WHAT YOU HAVE TO DO >>
Search the listing for the word "below" and copy every line where it turns up.

GIVEN INFORMATION >>

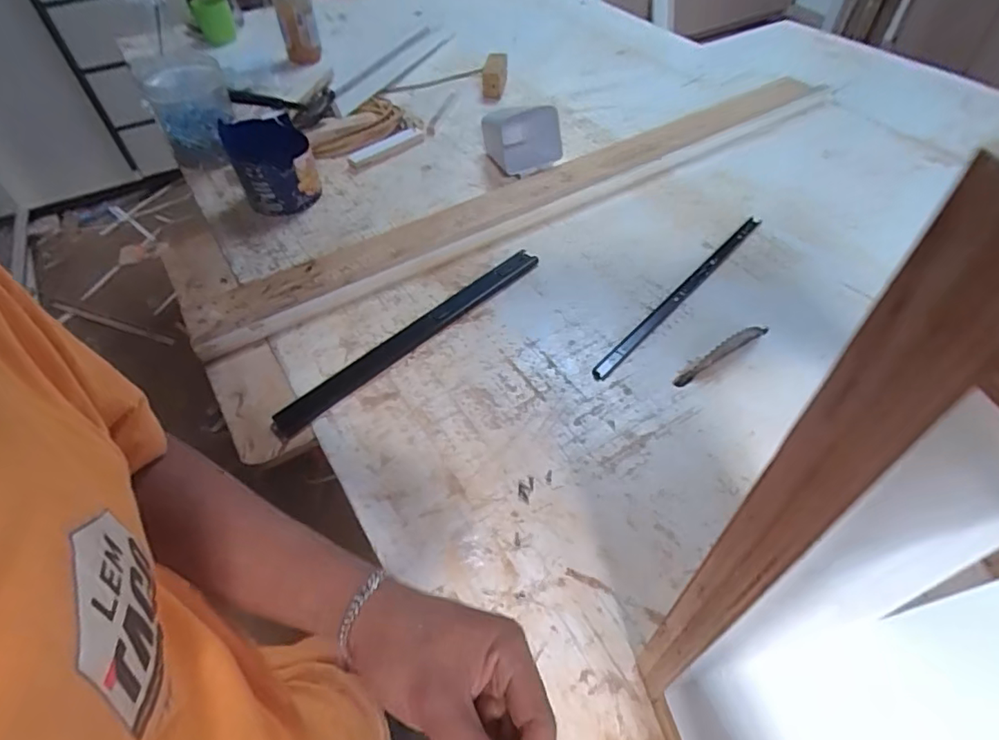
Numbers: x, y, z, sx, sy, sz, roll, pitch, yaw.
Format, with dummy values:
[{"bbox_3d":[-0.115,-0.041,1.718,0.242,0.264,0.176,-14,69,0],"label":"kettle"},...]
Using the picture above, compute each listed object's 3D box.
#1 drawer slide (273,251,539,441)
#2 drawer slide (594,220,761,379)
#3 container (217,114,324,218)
[{"bbox_3d":[-0.115,-0.053,0.770,0.438,0.009,0.043,-38,59,-26],"label":"drawer slide"},{"bbox_3d":[0.272,-0.119,0.813,0.022,0.008,0.434,35,59,26],"label":"drawer slide"},{"bbox_3d":[-0.382,-0.343,0.935,0.120,0.133,0.109,-24,54,-17],"label":"container"}]

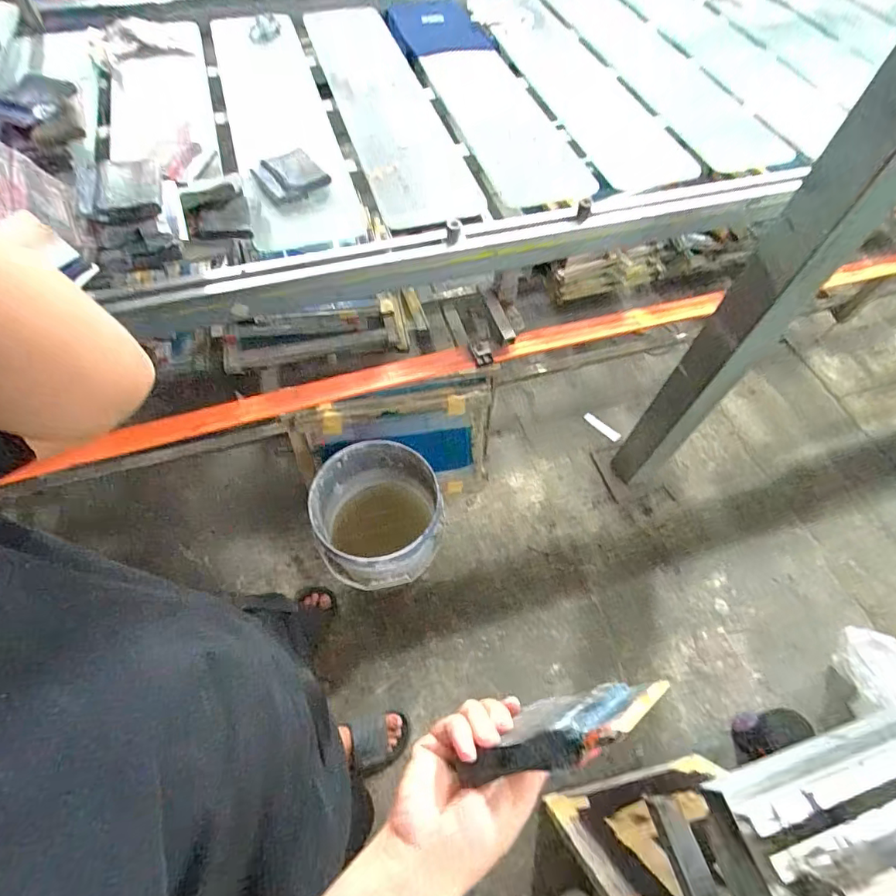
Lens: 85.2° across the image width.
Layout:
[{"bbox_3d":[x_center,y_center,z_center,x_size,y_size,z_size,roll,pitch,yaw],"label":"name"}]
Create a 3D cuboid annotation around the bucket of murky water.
[{"bbox_3d":[-0.170,0.198,1.212,0.276,0.350,0.280,2,60,-3],"label":"bucket of murky water"}]

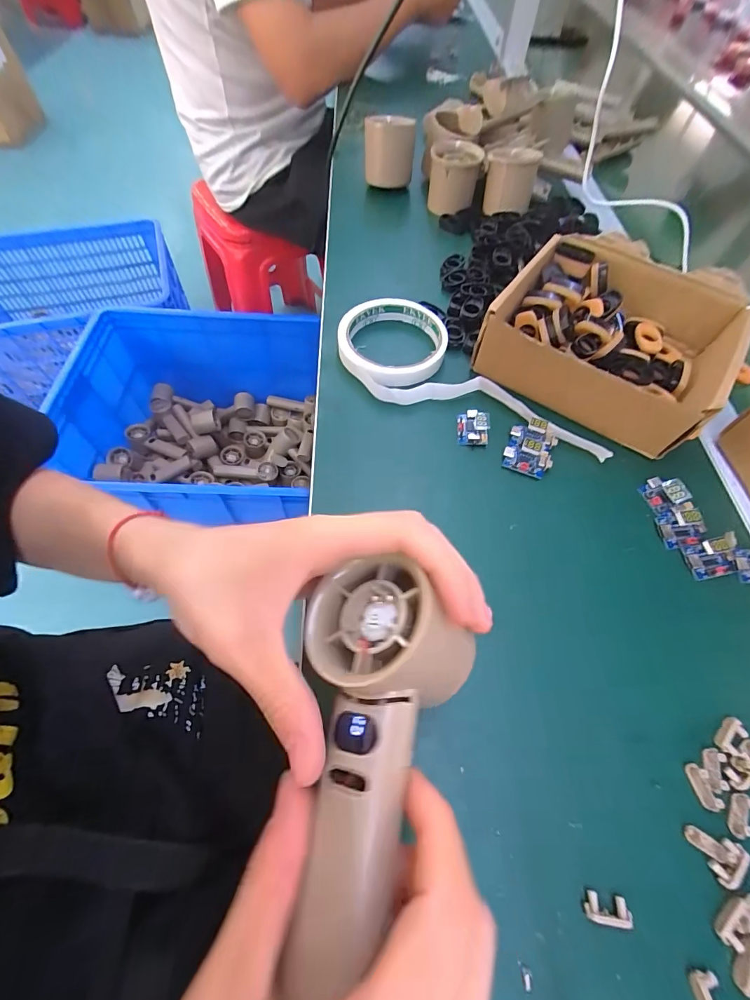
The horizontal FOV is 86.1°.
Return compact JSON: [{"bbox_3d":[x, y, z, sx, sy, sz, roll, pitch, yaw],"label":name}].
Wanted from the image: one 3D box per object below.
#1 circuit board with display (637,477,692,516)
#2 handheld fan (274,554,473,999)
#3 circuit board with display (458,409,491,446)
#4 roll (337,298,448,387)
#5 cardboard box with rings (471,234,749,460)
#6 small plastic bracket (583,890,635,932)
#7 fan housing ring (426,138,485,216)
[{"bbox_3d":[0.200,-0.005,0.279,0.020,0.015,0.025,-18,63,-9],"label":"circuit board with display"},{"bbox_3d":[0.001,0.086,0.148,0.067,0.040,0.129,6,59,4],"label":"handheld fan"},{"bbox_3d":[0.074,-0.057,0.305,0.022,0.015,0.029,2,62,2],"label":"circuit board with display"},{"bbox_3d":[0.015,-0.134,0.341,0.087,0.019,0.094,0,62,0],"label":"roll"},{"bbox_3d":[0.191,-0.131,0.319,0.166,0.055,0.150,34,67,17],"label":"cardboard box with rings"},{"bbox_3d":[0.102,0.179,0.176,0.019,0.007,0.010,9,63,5],"label":"small plastic bracket"},{"bbox_3d":[0.089,-0.369,0.462,0.056,0.054,0.047,3,61,-1],"label":"fan housing ring"}]

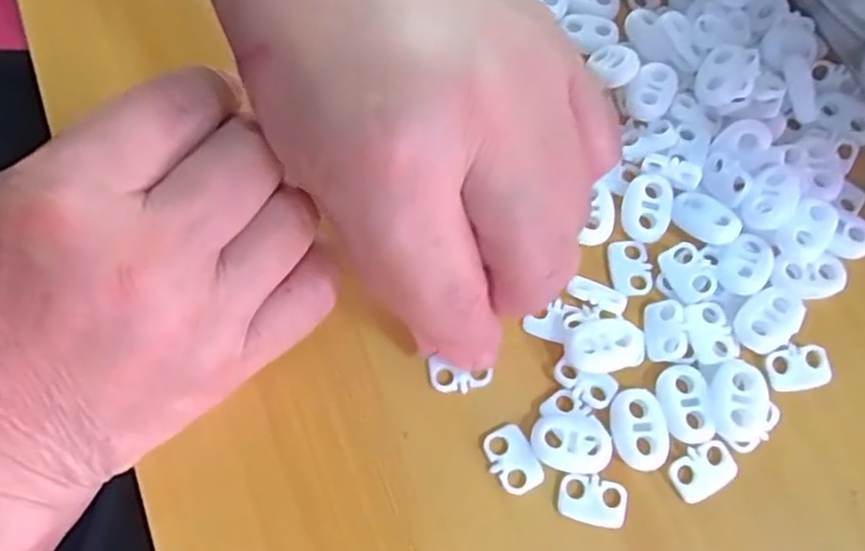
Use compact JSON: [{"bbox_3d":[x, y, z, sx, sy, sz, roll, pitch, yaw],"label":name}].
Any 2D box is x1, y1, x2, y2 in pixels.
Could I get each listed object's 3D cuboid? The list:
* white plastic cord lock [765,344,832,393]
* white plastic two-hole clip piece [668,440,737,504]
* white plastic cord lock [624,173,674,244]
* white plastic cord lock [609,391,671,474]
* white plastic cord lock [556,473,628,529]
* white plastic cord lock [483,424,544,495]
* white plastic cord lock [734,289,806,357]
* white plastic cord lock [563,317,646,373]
[{"bbox_3d":[0.108,0.027,0.199,0.018,0.004,0.013,-8,69,-2],"label":"white plastic cord lock"},{"bbox_3d":[0.075,0.054,0.188,0.018,0.004,0.013,-26,71,-9],"label":"white plastic two-hole clip piece"},{"bbox_3d":[0.069,-0.022,0.213,0.014,0.004,0.021,12,70,5],"label":"white plastic cord lock"},{"bbox_3d":[0.059,0.043,0.190,0.016,0.004,0.022,-10,69,-3],"label":"white plastic cord lock"},{"bbox_3d":[0.044,0.062,0.186,0.018,0.004,0.012,15,70,6],"label":"white plastic cord lock"},{"bbox_3d":[0.022,0.052,0.190,0.012,0.004,0.019,-20,73,-7],"label":"white plastic cord lock"},{"bbox_3d":[0.100,0.013,0.200,0.016,0.004,0.021,43,75,15],"label":"white plastic cord lock"},{"bbox_3d":[0.050,0.020,0.197,0.022,0.005,0.016,-9,69,-3],"label":"white plastic cord lock"}]

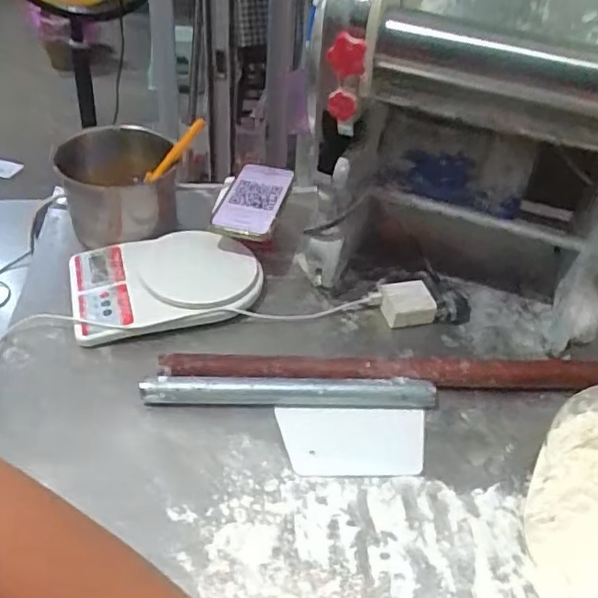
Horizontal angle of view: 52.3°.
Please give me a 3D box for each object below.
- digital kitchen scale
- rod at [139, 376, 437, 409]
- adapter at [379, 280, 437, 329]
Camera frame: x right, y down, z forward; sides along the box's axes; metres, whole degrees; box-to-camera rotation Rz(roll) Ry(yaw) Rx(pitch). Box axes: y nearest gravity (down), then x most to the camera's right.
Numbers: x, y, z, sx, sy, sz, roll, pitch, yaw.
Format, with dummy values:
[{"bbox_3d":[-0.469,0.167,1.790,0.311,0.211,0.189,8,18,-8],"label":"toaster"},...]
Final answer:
[{"bbox_3d":[-0.158,-0.024,0.721,0.212,0.030,0.150,-10,44,-16],"label":"digital kitchen scale"},{"bbox_3d":[-0.008,0.096,0.616,0.291,0.022,0.027,2,42,-3],"label":"rod"},{"bbox_3d":[0.127,0.006,0.728,0.062,0.032,0.049,-6,43,-12],"label":"adapter"}]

RESPONSE TO THIS TASK >>
Wanted from the image: one 3D box per object below.
Please give me a 3D box for each object below.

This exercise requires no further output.